4.3 Existence of an optimum
Before we start to think about how to find the solution to a problem, we need to think about whether the problem has a solution. Here are some specifications of f and S for which the problem does not have any solution.
- f(x) = x, S = [0, ∞) (i.e. S is the set of all nonnegative real numbers). In this case, f increases without bound, and never attains a maximum.
- f(x) = 1 − 1/x, S = [1, ∞). In this case, f converges to the value 1, but never attains this value.
- f(x) = x, S = (0, 1). In this case, the points 0 and 1 are excluded from S (which is an open interval). As x approaches 1, the value of the function approaches 1, but this value is never attained for values of x in S, because S excludes x = 1.

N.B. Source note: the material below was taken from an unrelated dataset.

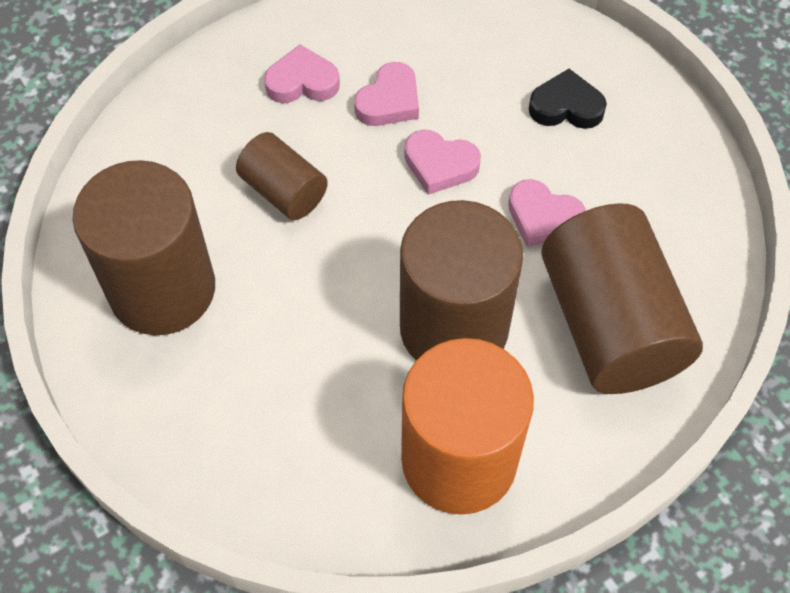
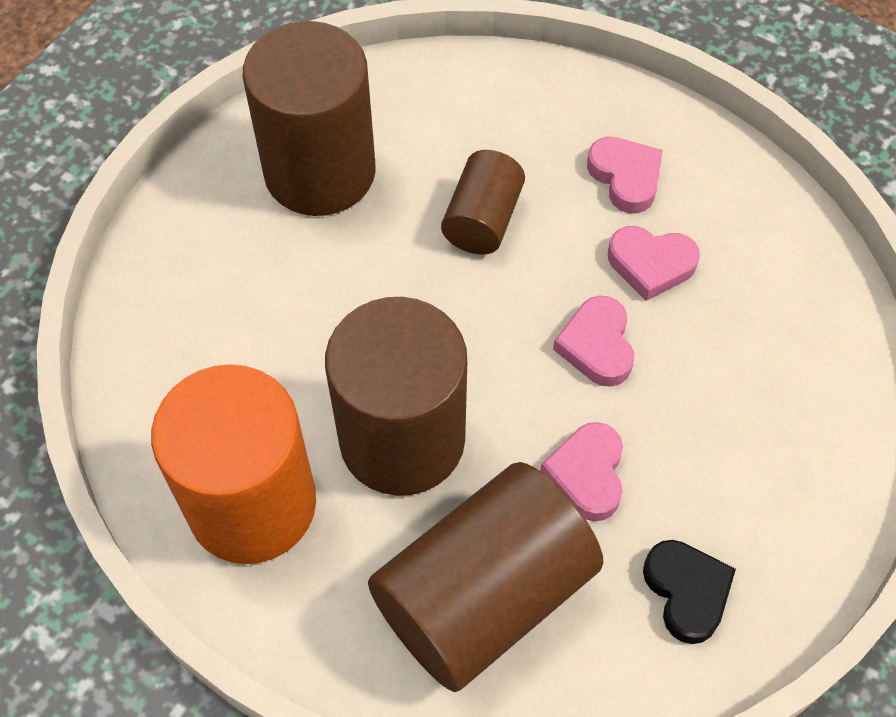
camera: 65 degrees right, 0 degrees up
(566, 106) = (755, 442): black heart -> black heart (687, 592)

- f(x) = x if x < 1/2 and f(x) = x − 1 if x ≥ 1/2; S = [0, 1]. In this case, as x approaches 1/2 the value of the function approaches 1/2, but this value is never attained, because at x = 1/2 the function jumps down to −1/2.

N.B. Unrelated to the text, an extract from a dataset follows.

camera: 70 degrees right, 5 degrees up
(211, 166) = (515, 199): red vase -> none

For functions of many variables, we need to define the concept of a bounded set.
- Definition
- The set S is bounded if there exists a number k such that the distance of every point in S from the origin is at most k.
- Example
- The set [−1, 100] is bounded, because the distance of any point in the set from 0 is at most 100. The set [0, ∞) is not bounded, because for any number k, the number 2k is in the set, and the distance of 2k to 0 is 2k which exceeds k.
- Example
- The set {(x, y): x^{2} + y^{2} ≤ 4} is bounded, because the distance of any point in the set from (0, 0) is at most 2.
- Example
- The set {(x, y): xy ≤ 1} is not bounded, because for any number k the point (2k, 0) is in the set, and the distance of this point from (0, 0) is 2k, which exceeds k.
- Proposition (Extreme value theorem)
- Let f be a function of many variables defined on a set X and let S be a subset of X. If f is continuous and S is compact then the problems of maximizing and minimizing f(x) subject to x ∈ S both have solutions.
Note also that the result gives only a sufficient condition for a function to have a maximum. If a function is continuous and is defined on a compact set then it definitely has a maximum and a minimum. The result does not rule out the possibility that a function has a maximum and/or minimum if it is not continuous or is not defined on a compact set. (Refer to the page on logic if you are unclear on this point.)